Sulfuric acid-dried hydrogen chloride gas is introduced in a slow stream until no starting material is present in the thin-layer chromatogram. The reaction mixture is precipitated in 120 ml of a 1% sodium bicarbonate solution. The methylene chloride phase is separated, washed with water until neutral, dried and evaporated to dryness. 1.1 g of 21-acetoxy-9α-chloro-11H-hydroxy-17α-methoxymethoxy-4-pregen-3,20-dione are obtained, which, after recrystallization, has a melting point of 194.5 ° C.

Example 2

(a) 9.0 g of 21-Acetoxy-17α-hydroxy-4,9 (11j-pregnadien-3,20-dione) are dissolved with 72 ml of formaldehyde diethyl acetal and 280 ml of methylene chloride and cooled to 0 ° C. 9.0 g of phosphorus pentoxide and 18 g of diatomaceous earth were stirred in an ice bath for 2.5 hours, filtered and washed with methylene chloride, adjusted to pH 9 with triethylamine, and concentrated on silica gel with toluene-ethyl acetate. 5.93 g of 21-acetoxy-17.alpha.-ethoxymethoxy-4,9 (11) -pregnadien-3,20-dione, m.p. 167-169 ° C.

bj 5.8 g of 21-Acetoxy-17α-ethoxymethoxy-4,9 (11) -pregnadien-3,20-dione is reacted under the conditions of Example 1b but without recrystallization to give 7.6 g of crude 21-acetoxy -17? -Ethoxymethoxy-9? -Bromo-11? -Hydroxy-4-pregnene-3,20-dione as a glassy substance.

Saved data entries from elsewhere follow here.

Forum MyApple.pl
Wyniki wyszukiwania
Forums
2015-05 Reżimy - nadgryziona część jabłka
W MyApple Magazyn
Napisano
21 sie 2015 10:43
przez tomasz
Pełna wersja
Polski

cj 7.6 g of crude 21-acetoxy-17-α-ethoxymethoxy-9-bromo-11 H -hydroxy-4-pregnene-3,20-dione was reacted under the conditions of Example 1c and the methanolic crude product solution was filtered through silkagel. 5.49 g of crude 21-acetoxy-17 H -ethoxymethoxy-9 (3, 11/2-epoxy-4-pregnene-3,20-dione) are obtained as an amorphous substance.

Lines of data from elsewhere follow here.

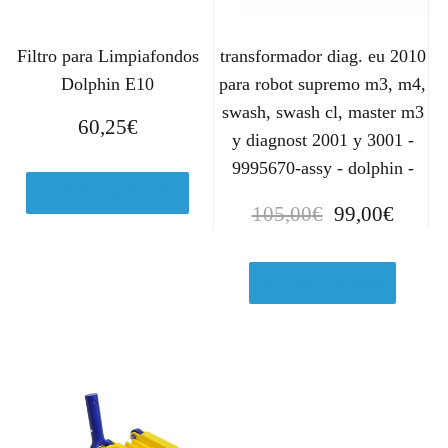
Filtro para Limpiafondos
transformador diag. eu 2010
Dolphin E10
para robot supremo m3, m4,
swash, swash cl, master m3
60,25
€
y diagnost 2001 y 3001 -
9995670-assy - dolphin -
Comprar el producto
E
E
105,00
€
99,00
€
l
l
p
p
r
r
Ver en Amazon.es
e
e
c
c
i
i
o
o
o
a
r
c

dj 5.4 g of crude 21-acetoxy-17'-ethoxymethoxy-9 (3 ', 11'-epoxy-4-pregnene-3,20-dione) was reacted under the conditions described in Example 1d. The crude product was chromatographed on silica gel with a mixture of: toluene-exnyl acetate and 1.78 g of 21-acetoxy-17α-ethoxymethoxy-9α-chloro-11β-hydroxy-4-pregnene-3,20-dione, m.p. 148-151 ° C, were obtained.

Claims (1)

SUBJECT A process for the preparation of the 17-position of the substituted β / β-hydroxysteroids of the pregnane series of formula (I) wherein the bonds are single bonds or double bonds, X is hydrogen, fluorine, chlorine or methyl, Y a hydrogen atom, Z is hydrogen, fluorine or chlorine; Y and Z together form a carbon-carbon bond, Y a β-hydroxymethylene group, a β-chloromethylene group or a carbonyl group, W a methylene group, an ethylidene group or a vinylidene group, Q an oxygen or sulfur atom, R 1 is an alkyl group having 1 to 8 carbon atoms, optionally interrupted by an oxygen atom, or a benzyl group, YNÁLEZU R? a hydrogen atom or a (C 1 -C 4) alkyl group; or R1 and R2 together are trimethylene or tetramethylene, R3 is a hydrogen atom, a fluorine atom, a chlorine atom or a free or esterified hydroxy group, preferably an acyloxy group having 1 to 16 carbon atoms in the acyl residue, a sulphate group or a phosphate group, characterized in that wherein X, W, Q, R 1, R 2 and R 3 are as previously defined and the corticosteroids saturated at the 1,2-position are optionally dehydrogenated and / or II-dehydrogenated; The hydroxy group is oxidized to the oxo group and / or the 21-ester groups are saponified and / or the 21-hydroxy groups are esterified or exchanged for fluorine or chlorine atoms.